» Goal of the exercise:
Recast the lines from the one containing "Ground your answers" through the end of the records as a Markdown table with the columns Row and Line. Number each row, and leave out any blank lines.

# # #

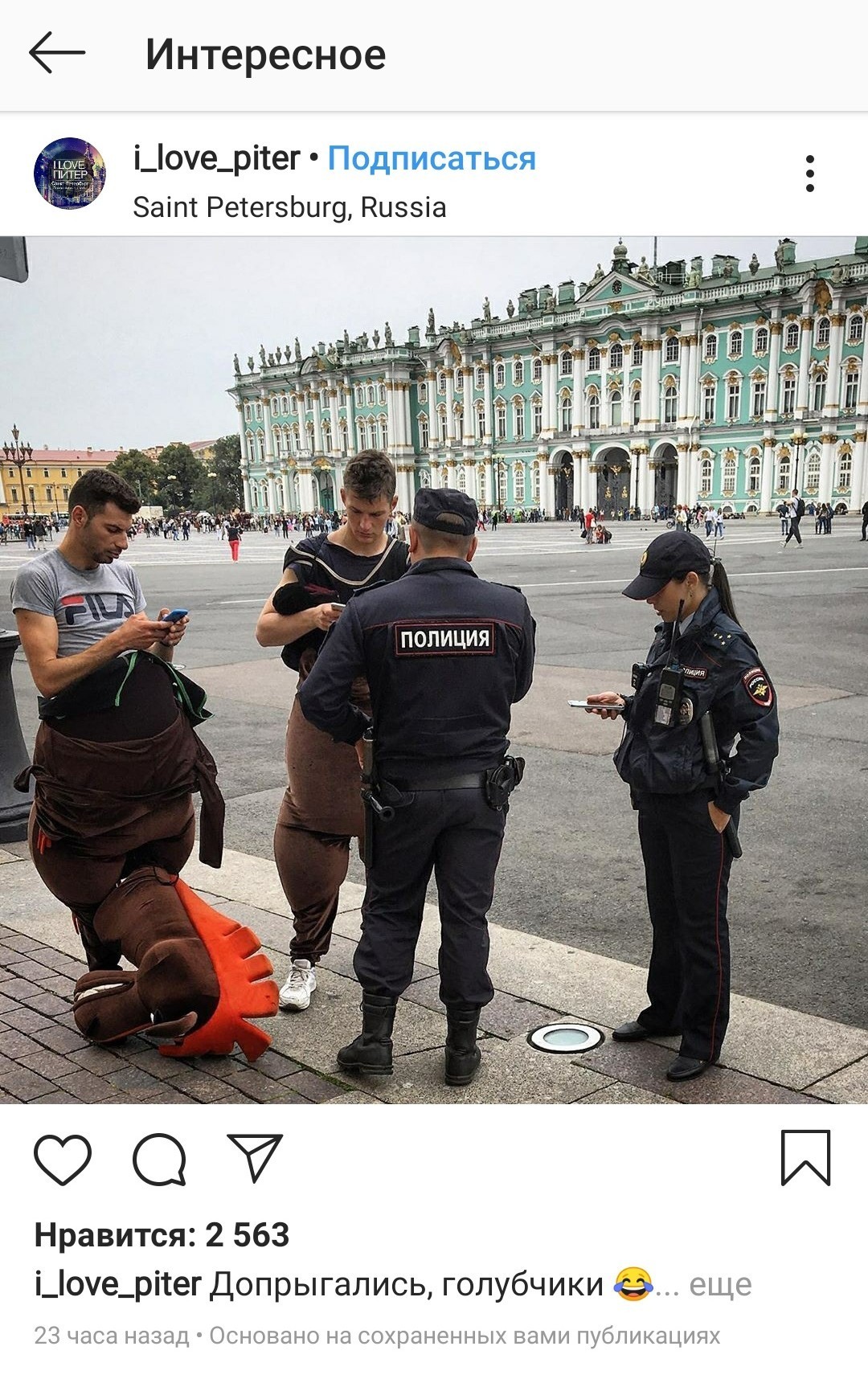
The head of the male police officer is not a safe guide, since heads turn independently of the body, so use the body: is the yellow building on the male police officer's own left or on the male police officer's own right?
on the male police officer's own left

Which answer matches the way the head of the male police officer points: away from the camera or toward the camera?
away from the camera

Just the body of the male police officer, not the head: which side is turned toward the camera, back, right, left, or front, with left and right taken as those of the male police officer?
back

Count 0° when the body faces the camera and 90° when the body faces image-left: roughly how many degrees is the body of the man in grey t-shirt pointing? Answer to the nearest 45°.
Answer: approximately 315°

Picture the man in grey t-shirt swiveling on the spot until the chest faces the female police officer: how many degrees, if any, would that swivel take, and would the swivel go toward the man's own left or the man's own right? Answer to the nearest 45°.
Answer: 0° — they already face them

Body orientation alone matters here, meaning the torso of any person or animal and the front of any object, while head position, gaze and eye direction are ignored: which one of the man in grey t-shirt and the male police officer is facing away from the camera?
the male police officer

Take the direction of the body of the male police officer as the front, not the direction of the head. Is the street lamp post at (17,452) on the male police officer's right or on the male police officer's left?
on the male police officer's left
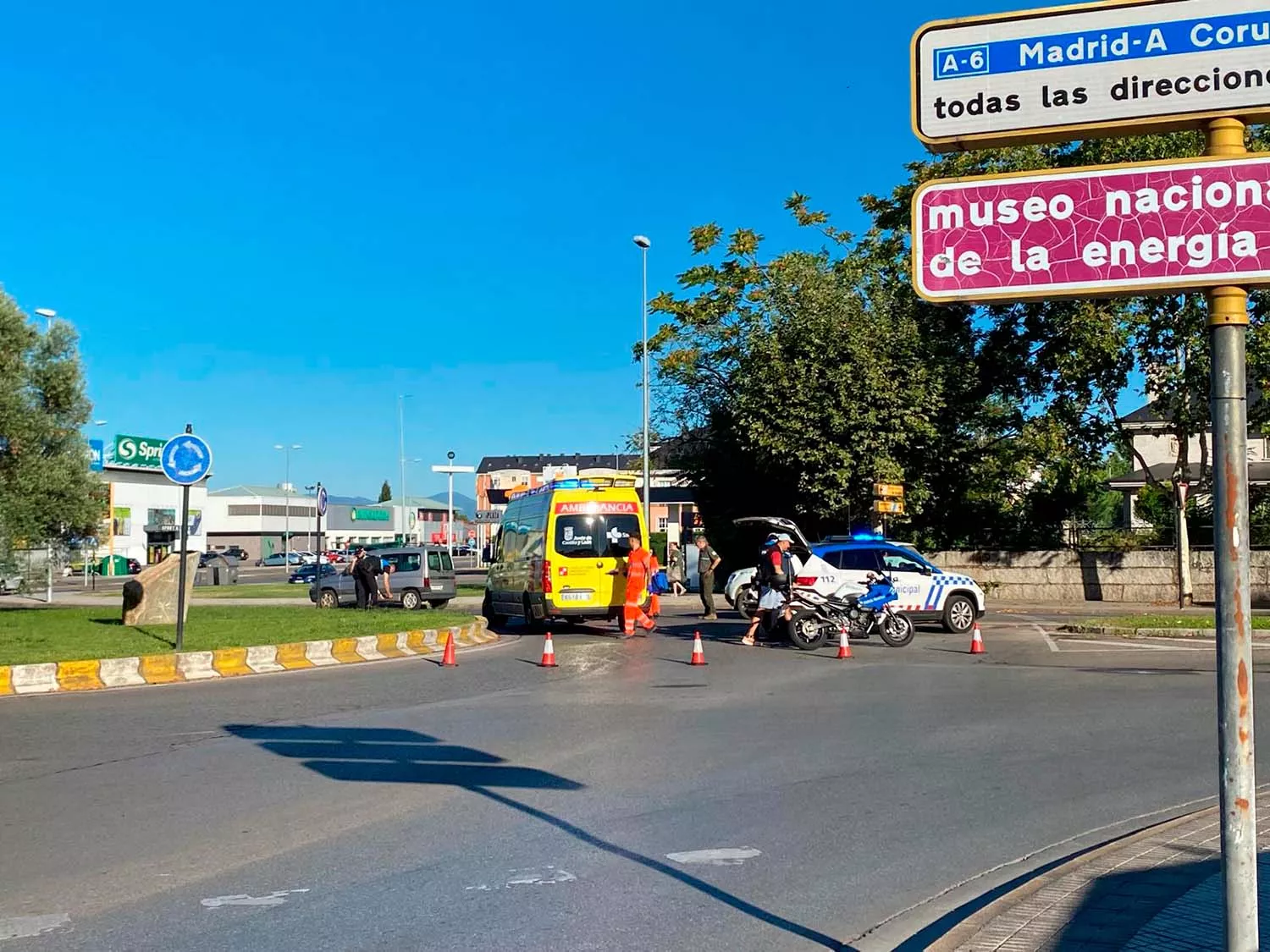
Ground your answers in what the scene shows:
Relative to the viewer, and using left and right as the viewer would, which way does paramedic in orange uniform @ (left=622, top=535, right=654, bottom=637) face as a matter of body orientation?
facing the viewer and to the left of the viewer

# # #

» Exercise response:
| Row | Line |
|---|---|
| 1 | Ground your answers in what the scene shows: |
| 2 | Relative to the viewer, and using left and right as the viewer would, which way does paramedic in orange uniform @ (left=622, top=535, right=654, bottom=637) face as a matter of body orientation? |
| 3 | facing the viewer and to the left of the viewer |